> **Directions**
Return the listing verbatim, images left out.

*** Opening Records supplied ***

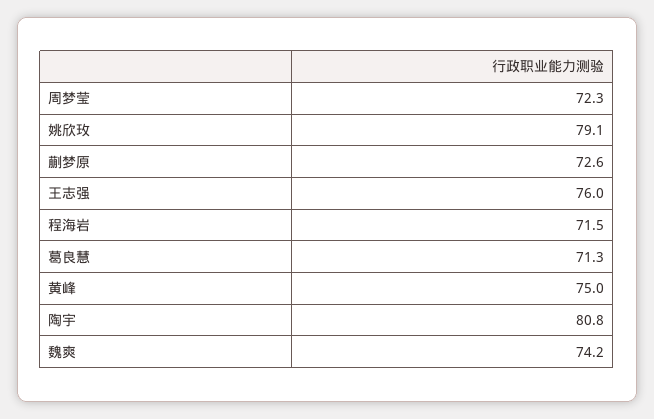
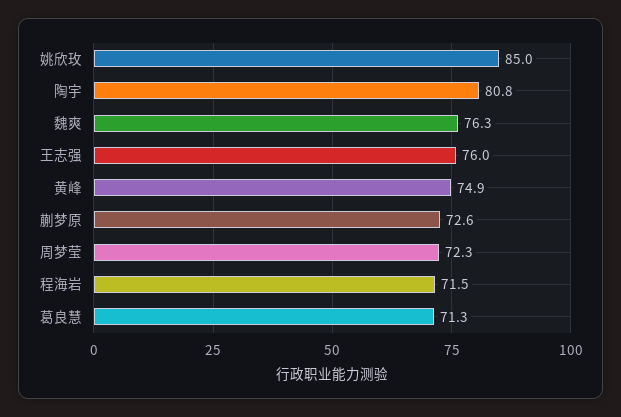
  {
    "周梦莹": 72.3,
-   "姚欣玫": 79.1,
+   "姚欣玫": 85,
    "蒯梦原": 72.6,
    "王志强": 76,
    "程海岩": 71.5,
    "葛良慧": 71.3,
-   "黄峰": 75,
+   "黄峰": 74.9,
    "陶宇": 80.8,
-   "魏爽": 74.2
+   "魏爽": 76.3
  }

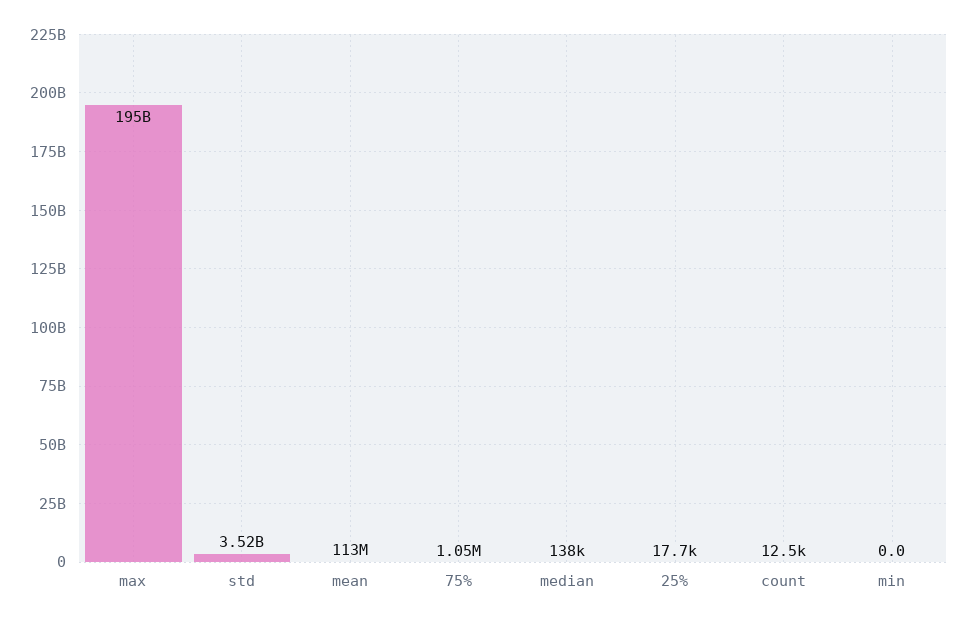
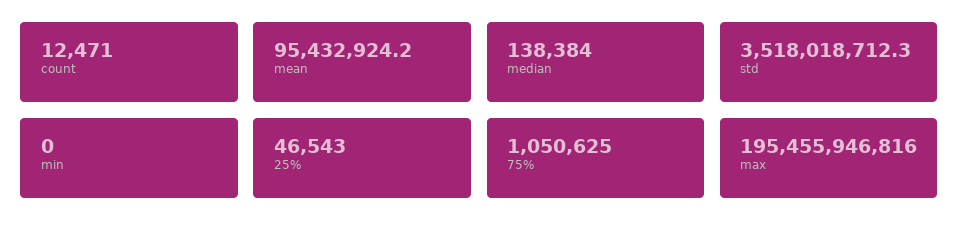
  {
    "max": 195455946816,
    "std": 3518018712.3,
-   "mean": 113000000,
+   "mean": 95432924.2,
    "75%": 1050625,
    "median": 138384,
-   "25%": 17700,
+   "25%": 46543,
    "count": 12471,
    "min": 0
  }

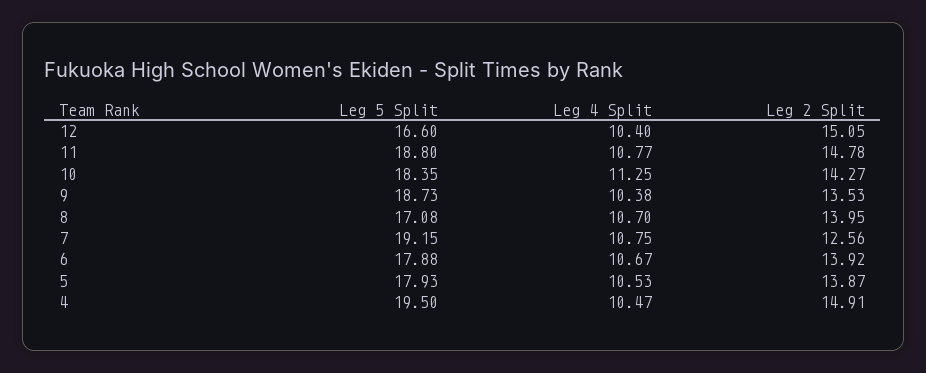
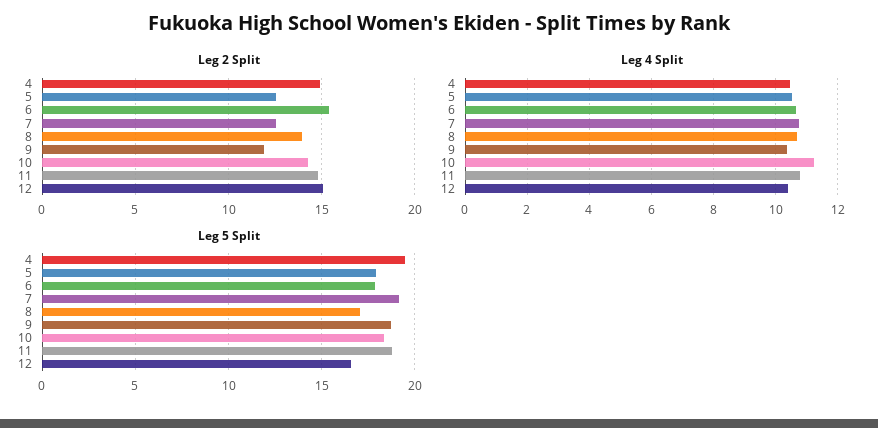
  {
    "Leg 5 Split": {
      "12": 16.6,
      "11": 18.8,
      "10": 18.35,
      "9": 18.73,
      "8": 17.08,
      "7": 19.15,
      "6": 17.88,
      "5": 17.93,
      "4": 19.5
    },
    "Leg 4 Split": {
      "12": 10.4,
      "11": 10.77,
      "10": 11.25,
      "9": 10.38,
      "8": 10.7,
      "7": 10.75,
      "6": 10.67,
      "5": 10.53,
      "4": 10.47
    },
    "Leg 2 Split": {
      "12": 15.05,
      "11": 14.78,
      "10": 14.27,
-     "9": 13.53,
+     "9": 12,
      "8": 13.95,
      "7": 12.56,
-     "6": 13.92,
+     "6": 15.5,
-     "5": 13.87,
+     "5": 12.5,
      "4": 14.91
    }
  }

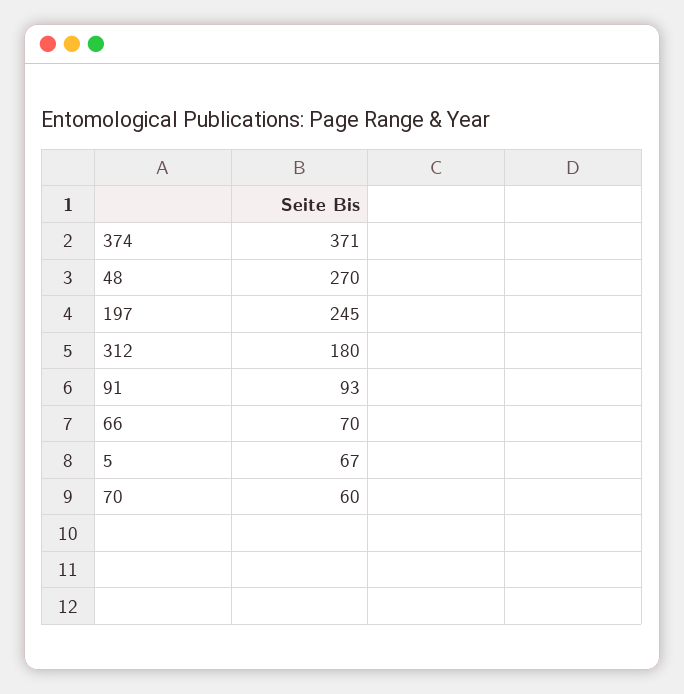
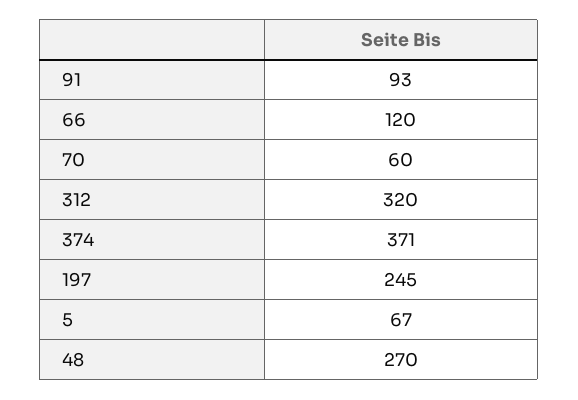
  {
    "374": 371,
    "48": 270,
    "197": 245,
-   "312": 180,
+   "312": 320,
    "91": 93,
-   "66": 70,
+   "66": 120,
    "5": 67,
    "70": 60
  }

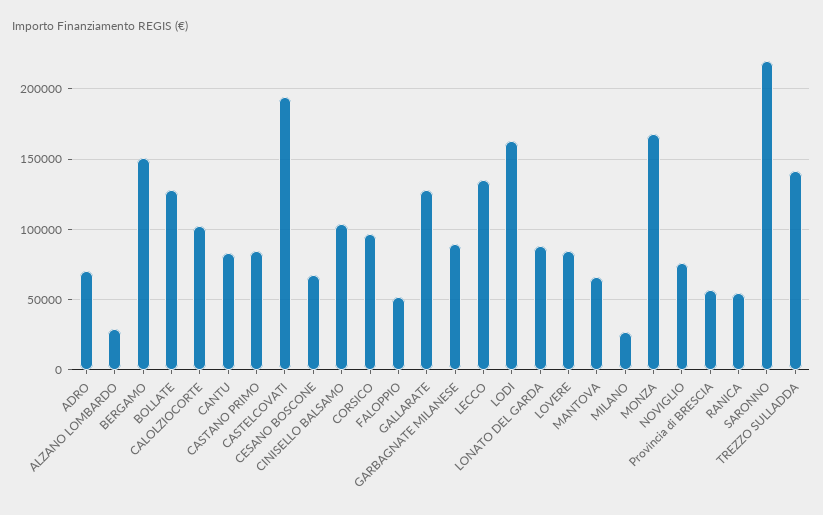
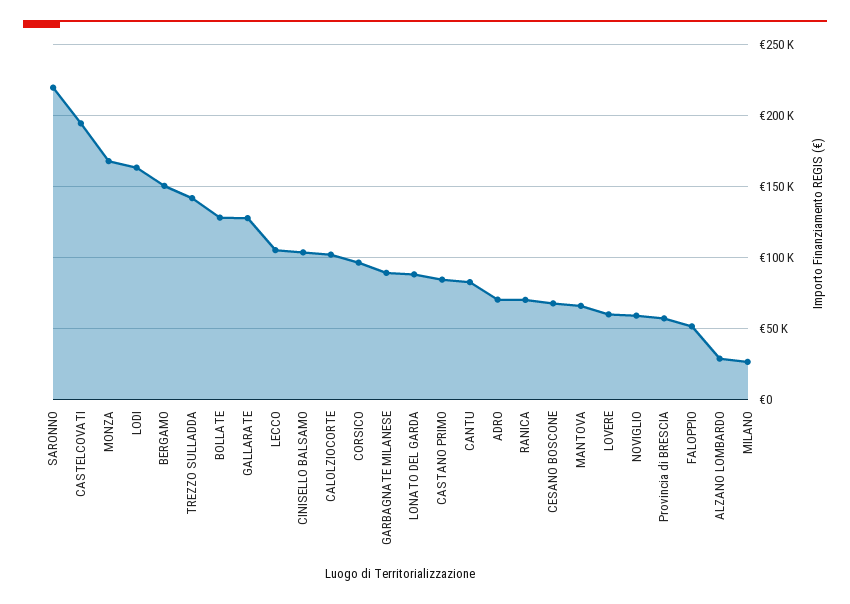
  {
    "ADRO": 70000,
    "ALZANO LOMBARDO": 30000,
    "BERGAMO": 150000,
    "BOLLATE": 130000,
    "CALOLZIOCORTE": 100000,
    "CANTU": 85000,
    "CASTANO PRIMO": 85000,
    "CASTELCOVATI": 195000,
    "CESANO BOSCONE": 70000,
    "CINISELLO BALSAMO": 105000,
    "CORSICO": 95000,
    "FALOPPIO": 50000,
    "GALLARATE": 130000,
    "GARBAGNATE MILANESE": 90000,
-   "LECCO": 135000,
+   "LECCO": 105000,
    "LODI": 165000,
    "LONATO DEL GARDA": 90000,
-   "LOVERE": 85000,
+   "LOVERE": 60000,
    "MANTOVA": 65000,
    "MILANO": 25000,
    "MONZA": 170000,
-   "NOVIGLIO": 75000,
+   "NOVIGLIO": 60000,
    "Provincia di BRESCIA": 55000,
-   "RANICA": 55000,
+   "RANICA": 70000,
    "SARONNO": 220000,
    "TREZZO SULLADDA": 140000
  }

*** Closing Records supplied ***

> **Answer to this exercise**
  {
    "周梦莹": 72.3,
-   "姚欣玫": 79.1,
+   "姚欣玫": 85,
    "蒯梦原": 72.6,
    "王志强": 76,
    "程海岩": 71.5,
    "葛良慧": 71.3,
-   "黄峰": 75,
+   "黄峰": 74.9,
    "陶宇": 80.8,
-   "魏爽": 74.2
+   "魏爽": 76.3
  }

  {
    "max": 195455946816,
    "std": 3518018712.3,
-   "mean": 113000000,
+   "mean": 95432924.2,
    "75%": 1050625,
    "median": 138384,
-   "25%": 17700,
+   "25%": 46543,
    "count": 12471,
    "min": 0
  }

  {
    "Leg 5 Split": {
      "12": 16.6,
      "11": 18.8,
      "10": 18.35,
      "9": 18.73,
      "8": 17.08,
      "7": 19.15,
      "6": 17.88,
      "5": 17.93,
      "4": 19.5
    },
    "Leg 4 Split": {
      "12": 10.4,
      "11": 10.77,
      "10": 11.25,
      "9": 10.38,
      "8": 10.7,
      "7": 10.75,
      "6": 10.67,
      "5": 10.53,
      "4": 10.47
    },
    "Leg 2 Split": {
      "12": 15.05,
      "11": 14.78,
      "10": 14.27,
-     "9": 13.53,
+     "9": 12,
      "8": 13.95,
      "7": 12.56,
-     "6": 13.92,
+     "6": 15.5,
-     "5": 13.87,
+     "5": 12.5,
      "4": 14.91
    }
  }

  {
    "374": 371,
    "48": 270,
    "197": 245,
-   "312": 180,
+   "312": 320,
    "91": 93,
-   "66": 70,
+   "66": 120,
    "5": 67,
    "70": 60
  }

  {
    "ADRO": 70000,
    "ALZANO LOMBARDO": 30000,
    "BERGAMO": 150000,
    "BOLLATE": 130000,
    "CALOLZIOCORTE": 100000,
    "CANTU": 85000,
    "CASTANO PRIMO": 85000,
    "CASTELCOVATI": 195000,
    "CESANO BOSCONE": 70000,
    "CINISELLO BALSAMO": 105000,
    "CORSICO": 95000,
    "FALOPPIO": 50000,
    "GALLARATE": 130000,
    "GARBAGNATE MILANESE": 90000,
-   "LECCO": 135000,
+   "LECCO": 105000,
    "LODI": 165000,
    "LONATO DEL GARDA": 90000,
-   "LOVERE": 85000,
+   "LOVERE": 60000,
    "MANTOVA": 65000,
    "MILANO": 25000,
    "MONZA": 170000,
-   "NOVIGLIO": 75000,
+   "NOVIGLIO": 60000,
    "Provincia di BRESCIA": 55000,
-   "RANICA": 55000,
+   "RANICA": 70000,
    "SARONNO": 220000,
    "TREZZO SULLADDA": 140000
  }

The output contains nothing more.